(Collected data entries)
━━━━━━━━━━
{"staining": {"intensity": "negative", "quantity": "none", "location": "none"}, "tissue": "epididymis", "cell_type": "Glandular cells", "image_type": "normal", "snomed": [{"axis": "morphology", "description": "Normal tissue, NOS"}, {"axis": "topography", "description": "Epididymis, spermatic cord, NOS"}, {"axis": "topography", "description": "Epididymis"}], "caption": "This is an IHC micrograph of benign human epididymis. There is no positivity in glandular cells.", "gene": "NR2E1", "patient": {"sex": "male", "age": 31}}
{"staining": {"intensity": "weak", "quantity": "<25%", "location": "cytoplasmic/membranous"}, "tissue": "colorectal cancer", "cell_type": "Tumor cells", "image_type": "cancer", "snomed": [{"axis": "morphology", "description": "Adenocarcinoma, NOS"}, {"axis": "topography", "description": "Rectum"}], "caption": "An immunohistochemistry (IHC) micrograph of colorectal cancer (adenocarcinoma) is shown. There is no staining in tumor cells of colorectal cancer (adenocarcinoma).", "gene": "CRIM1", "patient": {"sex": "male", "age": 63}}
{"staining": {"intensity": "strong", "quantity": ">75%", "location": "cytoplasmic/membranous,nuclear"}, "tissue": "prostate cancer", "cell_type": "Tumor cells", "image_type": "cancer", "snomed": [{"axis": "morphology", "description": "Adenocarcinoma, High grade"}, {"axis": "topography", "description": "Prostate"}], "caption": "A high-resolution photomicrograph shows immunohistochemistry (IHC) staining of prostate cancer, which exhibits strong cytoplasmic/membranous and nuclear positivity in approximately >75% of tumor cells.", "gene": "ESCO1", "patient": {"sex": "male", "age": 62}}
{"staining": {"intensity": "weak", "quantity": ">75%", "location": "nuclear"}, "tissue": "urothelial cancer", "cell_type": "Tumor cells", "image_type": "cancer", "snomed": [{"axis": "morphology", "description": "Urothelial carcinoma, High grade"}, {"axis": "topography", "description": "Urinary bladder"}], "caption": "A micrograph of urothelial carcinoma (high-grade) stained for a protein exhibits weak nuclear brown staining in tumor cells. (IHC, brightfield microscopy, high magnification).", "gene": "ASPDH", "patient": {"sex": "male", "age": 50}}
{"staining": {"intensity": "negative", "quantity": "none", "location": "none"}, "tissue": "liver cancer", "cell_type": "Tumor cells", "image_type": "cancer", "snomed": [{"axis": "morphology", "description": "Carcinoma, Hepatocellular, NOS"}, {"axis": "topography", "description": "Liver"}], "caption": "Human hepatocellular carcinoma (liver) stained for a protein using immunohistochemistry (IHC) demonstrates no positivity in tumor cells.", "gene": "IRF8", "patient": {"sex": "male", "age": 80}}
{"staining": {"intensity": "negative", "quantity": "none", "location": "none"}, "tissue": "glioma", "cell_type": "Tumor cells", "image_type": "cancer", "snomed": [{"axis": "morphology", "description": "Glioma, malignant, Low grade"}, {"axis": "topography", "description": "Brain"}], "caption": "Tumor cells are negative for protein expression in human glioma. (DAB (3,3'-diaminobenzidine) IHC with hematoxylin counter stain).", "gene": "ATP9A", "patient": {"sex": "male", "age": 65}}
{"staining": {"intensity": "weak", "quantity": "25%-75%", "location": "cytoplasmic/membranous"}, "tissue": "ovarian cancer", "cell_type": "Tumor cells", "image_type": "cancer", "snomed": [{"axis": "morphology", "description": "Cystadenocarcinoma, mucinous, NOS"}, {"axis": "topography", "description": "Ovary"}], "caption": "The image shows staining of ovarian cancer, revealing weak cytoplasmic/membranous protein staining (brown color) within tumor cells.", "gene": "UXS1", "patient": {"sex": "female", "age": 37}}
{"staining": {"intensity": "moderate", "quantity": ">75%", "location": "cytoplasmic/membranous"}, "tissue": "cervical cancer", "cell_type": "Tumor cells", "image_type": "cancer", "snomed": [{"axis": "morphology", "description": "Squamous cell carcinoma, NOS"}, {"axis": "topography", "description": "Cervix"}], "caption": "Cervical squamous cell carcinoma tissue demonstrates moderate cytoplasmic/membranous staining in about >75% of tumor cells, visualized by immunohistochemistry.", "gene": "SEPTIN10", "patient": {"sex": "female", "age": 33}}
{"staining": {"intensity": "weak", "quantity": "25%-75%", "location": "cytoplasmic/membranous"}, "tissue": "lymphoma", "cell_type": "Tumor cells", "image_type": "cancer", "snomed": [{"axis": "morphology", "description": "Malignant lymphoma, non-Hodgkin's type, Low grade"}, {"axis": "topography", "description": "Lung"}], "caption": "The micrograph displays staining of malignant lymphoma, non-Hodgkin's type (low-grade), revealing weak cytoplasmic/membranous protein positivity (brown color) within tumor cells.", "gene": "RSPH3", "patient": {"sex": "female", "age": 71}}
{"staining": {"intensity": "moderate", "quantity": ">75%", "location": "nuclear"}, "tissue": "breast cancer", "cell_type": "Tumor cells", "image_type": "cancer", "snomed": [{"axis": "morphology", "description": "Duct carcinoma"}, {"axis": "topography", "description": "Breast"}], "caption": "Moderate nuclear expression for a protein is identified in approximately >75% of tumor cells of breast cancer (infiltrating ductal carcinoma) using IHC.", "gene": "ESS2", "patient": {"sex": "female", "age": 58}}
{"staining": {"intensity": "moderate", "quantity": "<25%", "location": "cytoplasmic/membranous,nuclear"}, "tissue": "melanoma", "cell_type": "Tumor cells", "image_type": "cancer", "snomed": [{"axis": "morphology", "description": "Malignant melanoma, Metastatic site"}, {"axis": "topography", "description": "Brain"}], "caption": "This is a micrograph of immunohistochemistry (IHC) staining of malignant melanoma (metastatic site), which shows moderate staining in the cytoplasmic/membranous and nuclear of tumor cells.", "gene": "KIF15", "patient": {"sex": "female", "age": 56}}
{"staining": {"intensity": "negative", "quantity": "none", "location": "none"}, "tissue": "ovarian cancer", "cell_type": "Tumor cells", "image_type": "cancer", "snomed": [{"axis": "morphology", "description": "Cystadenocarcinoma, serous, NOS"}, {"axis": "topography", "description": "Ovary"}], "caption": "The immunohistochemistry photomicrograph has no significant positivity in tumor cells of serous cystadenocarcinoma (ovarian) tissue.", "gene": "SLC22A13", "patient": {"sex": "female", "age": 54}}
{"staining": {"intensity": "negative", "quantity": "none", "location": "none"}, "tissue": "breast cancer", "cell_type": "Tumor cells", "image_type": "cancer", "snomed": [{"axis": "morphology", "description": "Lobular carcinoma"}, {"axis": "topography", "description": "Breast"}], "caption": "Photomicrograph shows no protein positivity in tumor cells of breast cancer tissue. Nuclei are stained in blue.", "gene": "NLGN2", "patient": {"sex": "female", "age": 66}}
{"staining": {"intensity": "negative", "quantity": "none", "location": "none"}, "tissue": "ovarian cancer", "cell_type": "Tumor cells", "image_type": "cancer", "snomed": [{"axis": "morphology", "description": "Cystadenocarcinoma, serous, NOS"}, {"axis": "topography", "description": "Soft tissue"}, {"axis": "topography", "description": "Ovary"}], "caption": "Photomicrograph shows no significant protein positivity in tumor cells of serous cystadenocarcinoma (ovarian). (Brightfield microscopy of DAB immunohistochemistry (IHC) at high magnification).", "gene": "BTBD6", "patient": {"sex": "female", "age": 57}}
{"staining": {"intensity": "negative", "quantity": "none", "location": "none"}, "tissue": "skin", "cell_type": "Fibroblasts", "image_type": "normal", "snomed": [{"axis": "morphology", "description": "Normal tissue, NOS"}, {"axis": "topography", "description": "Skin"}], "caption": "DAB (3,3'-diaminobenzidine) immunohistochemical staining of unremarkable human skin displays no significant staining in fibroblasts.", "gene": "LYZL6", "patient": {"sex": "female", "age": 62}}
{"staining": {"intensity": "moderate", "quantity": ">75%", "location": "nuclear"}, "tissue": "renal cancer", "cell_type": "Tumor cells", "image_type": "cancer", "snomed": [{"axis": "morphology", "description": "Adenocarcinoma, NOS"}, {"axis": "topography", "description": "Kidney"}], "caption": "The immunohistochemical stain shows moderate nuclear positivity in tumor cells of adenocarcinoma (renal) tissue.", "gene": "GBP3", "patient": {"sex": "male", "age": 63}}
━━━━━━━━━━
Of the entries above, transcribe exactly those lines that fall between the line containing "non-Hodgkin's type, Low" and the line containing "nuclear expression for", together with those two lines.

#### [ANSWER SECTION]
{"staining": {"intensity": "weak", "quantity": "25%-75%", "location": "cytoplasmic/membranous"}, "tissue": "lymphoma", "cell_type": "Tumor cells", "image_type": "cancer", "snomed": [{"axis": "morphology", "description": "Malignant lymphoma, non-Hodgkin's type, Low grade"}, {"axis": "topography", "description": "Lung"}], "caption": "The micrograph displays staining of malignant lymphoma, non-Hodgkin's type (low-grade), revealing weak cytoplasmic/membranous protein positivity (brown color) within tumor cells.", "gene": "RSPH3", "patient": {"sex": "female", "age": 71}}
{"staining": {"intensity": "moderate", "quantity": ">75%", "location": "nuclear"}, "tissue": "breast cancer", "cell_type": "Tumor cells", "image_type": "cancer", "snomed": [{"axis": "morphology", "description": "Duct carcinoma"}, {"axis": "topography", "description": "Breast"}], "caption": "Moderate nuclear expression for a protein is identified in approximately >75% of tumor cells of breast cancer (infiltrating ductal carcinoma) using IHC.", "gene": "ESS2", "patient": {"sex": "female", "age": 58}}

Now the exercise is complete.